Many bus drivers are very critical of Board of Education policies which result in thousands of students leaving their own neighborhoods to attend schools elsewhere.

They say the one-or-two hours students spend on buses aggravates them and causes them to take out their resentments on the drivers and other passengers.

One hears this complaint from both white and black drivers who say the problem is not racial. And they complain of problems from students whether they be from Flushing High School, Bowne High School or Holy Cross High School.

Nevertheless, busing has stirred fears and resentments in white middle-class neighborhoods where black students from Southeast Queens are bused in.

On a major thoroughfare in Queens, two stores find it necessary to close their doors every morning when students emerge from the subway to wait for buses. The storeowners claim the move was necessitated by repeated shoplifting.

Sixteen storeowners in Flushing have appealed to Borough President Donald Manes to provide more police because of the disruptive students. They charge that disruptive black students from South Jamaica attending Flushing High School are forcing them to lock their doors at peak hours.

A storeowner in another area said that at times eight to ten students would walk in and two would buy while the rest stole things. The shopkeeper said police were alerted, but were told they could take no action unless the shoplifter was caught and held until police arrived.

Storeowners attributed the thefts to students being out of their own neighborhoods. “They feel less inhibited where nobody knows them,” one said.
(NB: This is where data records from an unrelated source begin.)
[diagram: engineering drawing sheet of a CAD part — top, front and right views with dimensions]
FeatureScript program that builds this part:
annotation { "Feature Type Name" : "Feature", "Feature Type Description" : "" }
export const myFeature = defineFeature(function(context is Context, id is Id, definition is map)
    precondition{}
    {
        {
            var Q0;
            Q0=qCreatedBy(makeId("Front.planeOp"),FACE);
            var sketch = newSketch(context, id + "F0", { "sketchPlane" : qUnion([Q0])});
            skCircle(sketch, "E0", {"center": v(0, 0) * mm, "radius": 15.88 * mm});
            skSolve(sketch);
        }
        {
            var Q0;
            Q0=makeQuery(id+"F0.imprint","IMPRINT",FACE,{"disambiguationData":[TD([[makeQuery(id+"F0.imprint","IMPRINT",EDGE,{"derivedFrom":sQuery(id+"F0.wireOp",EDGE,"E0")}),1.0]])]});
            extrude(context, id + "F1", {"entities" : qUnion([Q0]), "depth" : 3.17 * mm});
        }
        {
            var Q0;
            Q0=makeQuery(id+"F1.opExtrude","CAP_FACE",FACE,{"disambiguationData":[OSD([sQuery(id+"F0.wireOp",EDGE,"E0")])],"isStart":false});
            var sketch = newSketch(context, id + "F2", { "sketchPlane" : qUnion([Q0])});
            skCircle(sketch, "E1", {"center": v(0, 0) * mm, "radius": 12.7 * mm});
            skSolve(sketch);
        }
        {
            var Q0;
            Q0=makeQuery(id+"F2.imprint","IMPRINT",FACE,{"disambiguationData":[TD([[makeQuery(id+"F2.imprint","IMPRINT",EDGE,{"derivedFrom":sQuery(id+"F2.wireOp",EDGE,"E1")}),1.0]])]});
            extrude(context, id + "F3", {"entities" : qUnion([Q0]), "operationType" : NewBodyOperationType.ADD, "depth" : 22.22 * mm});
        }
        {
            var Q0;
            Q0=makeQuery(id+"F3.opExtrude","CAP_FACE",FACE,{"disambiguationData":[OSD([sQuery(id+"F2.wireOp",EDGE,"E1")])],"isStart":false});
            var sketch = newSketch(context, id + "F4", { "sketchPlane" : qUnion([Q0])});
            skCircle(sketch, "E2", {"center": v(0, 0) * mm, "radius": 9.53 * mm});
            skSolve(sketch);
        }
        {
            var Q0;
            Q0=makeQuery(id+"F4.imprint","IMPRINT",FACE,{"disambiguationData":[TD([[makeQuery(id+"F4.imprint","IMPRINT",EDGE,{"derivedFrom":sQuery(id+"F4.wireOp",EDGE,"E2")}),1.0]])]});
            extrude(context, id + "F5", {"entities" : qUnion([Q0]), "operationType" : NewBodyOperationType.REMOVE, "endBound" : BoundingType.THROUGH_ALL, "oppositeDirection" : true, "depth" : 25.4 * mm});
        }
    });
A number of black junior high school students who congregate around one of the stores denied the charges of stealing. “There might have been one or two incidents,” said one, “But that’s all. They’re just afraid of blacks. It’s discrimination.”

All the students said they were glad to be attending school out of their neighborhood. “If I weren’t going to Campbell Junior High School,” said one, “I’d be going to Shimer Junior High School. No one learns anything there.”

Some white students who live near Campbell said they were afraid of the black students. Some said they would rather walk than ride the buses.

But while some black students admit there’s some “fooling around” on the buses, they say the white students’ fears are unfounded.

Many blacks in Southeast Queens are aware of resentments caused by busing policies. And many have been clamoring for a redrawing of district lines which would result in a district controlled by blacks. Such a district, they say, would help resuscitate their overcrowded and understaffed schools and end the need for busing.

They also want a South Jamaica High School and an end to the “enclave” policy, which sends blacks to schools throughout Northern Queens.

Max Shapiro, a spokesman for the central board of education, thinks putting school para-professionals aboard buses would make sense.

“At what point does one draw the line though?” says Shapiro. “Just because someone is a student on a bus miles away, does that the mean the school has to supervise him? Doesn’t the bus company and TA have authority over its passengers?”

Campbell Junior High School Principal George Krieger would like to see para-professionals riding school buses with more TA detectives available for “trouble spots.”

“Para-professionals cannot make arrests, they cannot stop extortion,” he said, “but their value lies in their ability to identify wrongdoers. The children know this and therefore they would act as deterrents.”

Union officials say lack of enforcement is compounding a serious problem. They want more TA police available for surface duty.

“Once the students get away with something, they continue to do it and it gets worse,” says Flushing shop steward Victor Iskowitz. “The situation won’t get better until somebody takes a stand, until there is a little discipline.”

TA Superintendent Belsky doubts whether para-professionals or more police are the answers. “To put para-professionals on buses where there is no record of incidents would be ridiculous. Where there are incidents, I don’t know whether they would be professionally qualified to handle them.”

“I hardly think it would be justified to put a cop on every bus for the frequency of incidents,” he added. “It would cost $100 million a year.”